Kansas was really one of the first schools to discover Taylor Lewis, who played behind an LSU signee in Jalen Mills and a Texas signee in Bryson Echols as a junior. Mills has already shown up on Saturdays as well, starting for the Tigers as a true freshman.
That meant that Lewis was a rare commodity: a way-under-the-radar prospect at one of the biggest programs in Texas high school football. And while I saw him play in 7-on-7 over the summer, this was my first time to get a chance to see him in full pads.
It didn't take long for Lewis to make an impact. With no receivers to his side, Lewis drifted to the middle of the field, watching the quarterback's eyes and sliding in front of a receiver for an interception.

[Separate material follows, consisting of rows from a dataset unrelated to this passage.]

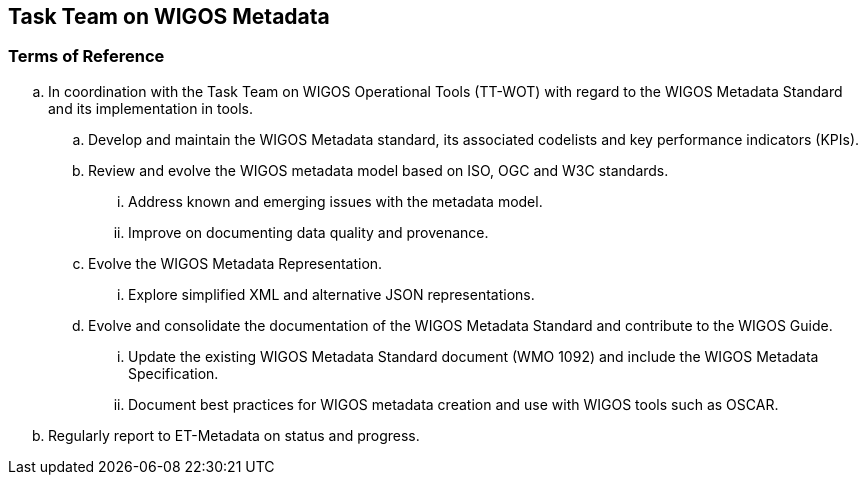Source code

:== Task Team on WIGOS Metadata

=== Terms of Reference

[loweralpha]
. In coordination with the Task Team on WIGOS Operational Tools (TT-WOT) with regard to the WIGOS Metadata Standard and its implementation in tools.
.. Develop and maintain the WIGOS Metadata standard, its associated codelists and key performance indicators (KPIs).
.. Review and evolve the WIGOS metadata model based on ISO, OGC and W3C standards.
... Address known and emerging issues with the metadata model.
... Improve on documenting data quality and provenance. 
.. Evolve the WIGOS Metadata Representation.
... Explore simplified XML and alternative JSON representations. 
.. Evolve and consolidate the documentation of the WIGOS Metadata Standard and contribute to the WIGOS Guide.
... Update the existing WIGOS Metadata Standard document (WMO 1092) and include the WIGOS Metadata Specification.
... Document best practices for WIGOS metadata creation and use with WIGOS tools such as OSCAR.
. Regularly report to ET-Metadata on status and progress.
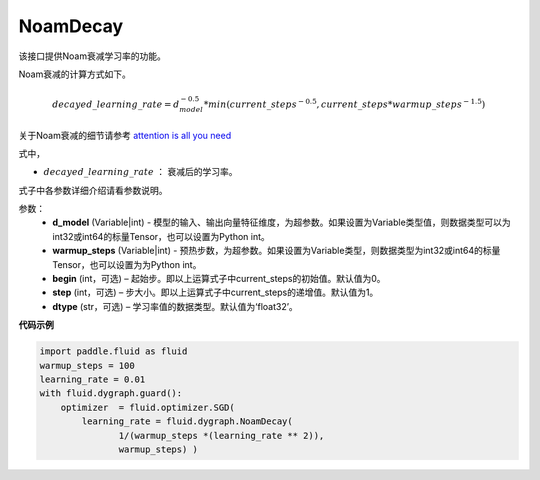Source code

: .. _cn_api_fluid_dygraph_NoamDecay:

NoamDecay
-------------------------------

.. py:class:: paddle.fluid.dygraph.NoamDecay(d_model, warmup_steps, begin=1, step=1, dtype='float32')

该接口提供Noam衰减学习率的功能。

Noam衰减的计算方式如下。

.. math::

    decayed\_learning\_rate = d_{model}^{-0.5} * min(current\_steps^{-0.5}, current\_steps * warmup\_steps^{-1.5})

关于Noam衰减的细节请参考 `attention is all you need <https://arxiv.org/pdf/1706.03762.pdf>`_

式中，

- :math:`decayed\_learning\_rate` ： 衰减后的学习率。
式子中各参数详细介绍请看参数说明。

参数：
    - **d_model** (Variable|int) - 模型的输入、输出向量特征维度，为超参数。如果设置为Variable类型值，则数据类型可以为int32或int64的标量Tensor，也可以设置为Python int。
    - **warmup_steps** (Variable|int) - 预热步数，为超参数。如果设置为Variable类型，则数据类型为int32或int64的标量Tensor，也可以设置为为Python int。
    - **begin** (int，可选) – 起始步。即以上运算式子中current_steps的初始值。默认值为0。
    - **step** (int，可选) – 步大小。即以上运算式子中current_steps的递增值。默认值为1。
    - **dtype** (str，可选) – 学习率值的数据类型。默认值为‘float32’。

**代码示例**

.. code-block:: python

    import paddle.fluid as fluid
    warmup_steps = 100
    learning_rate = 0.01
    with fluid.dygraph.guard():
        optimizer  = fluid.optimizer.SGD(
            learning_rate = fluid.dygraph.NoamDecay(
                   1/(warmup_steps *(learning_rate ** 2)),
                   warmup_steps) )



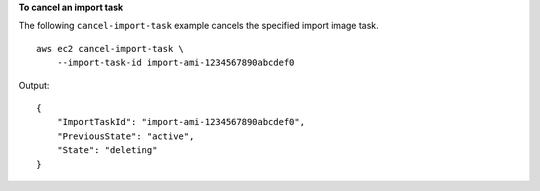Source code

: **To cancel an import task**

The following ``cancel-import-task`` example cancels the specified import image task. ::

    aws ec2 cancel-import-task \
        --import-task-id import-ami-1234567890abcdef0

Output::

    {
        "ImportTaskId": "import-ami-1234567890abcdef0",
        "PreviousState": "active",
        "State": "deleting"
    }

Lewis tacked a nice return on, and DeSoto went on to score a touchdown.
After a close first quarter, DeSoto rolled in the second, and Lewis was pretty much done by the second half. And I didn't get a chance to see him in bump-and-run coverage, which was disappointing in that, at 6-0 185, Lewis has the frame to play it.
He doesn't use a straight pedal, which is becoming more vogue now with Nick Saban teaching a shuffle step. The important thing is that Lewis shows the ability to turn and run, with some smoothness in his hips.
The other part that I liked was that Lewis wasn't afraid to throw his pads around. I hoped, with his size, he would project as a corner who could excel in run support, or show enough in that area that he could play safety if needed, and I wasn't disappointed. There wasn't any hesitation in his movement once he located the ball-carrier, and Lewis was quick to stick his nose in. Even beyond the tackling aspect, Lewis made himself hard to block, shedding blocks downfield to make a few tackles.
Lewis remains an intriguing part of the Kansas recruiting class, and while he's a developmental guy at this point, his ceiling is high. He's using his experience well … he didn't appear as raw as he was when I saw him earlier. He still has a ways to go, but you can't teach his size/speed combination, and his skill set offers hope that he could emerge as a legitimate top-line Big 12 cornerback.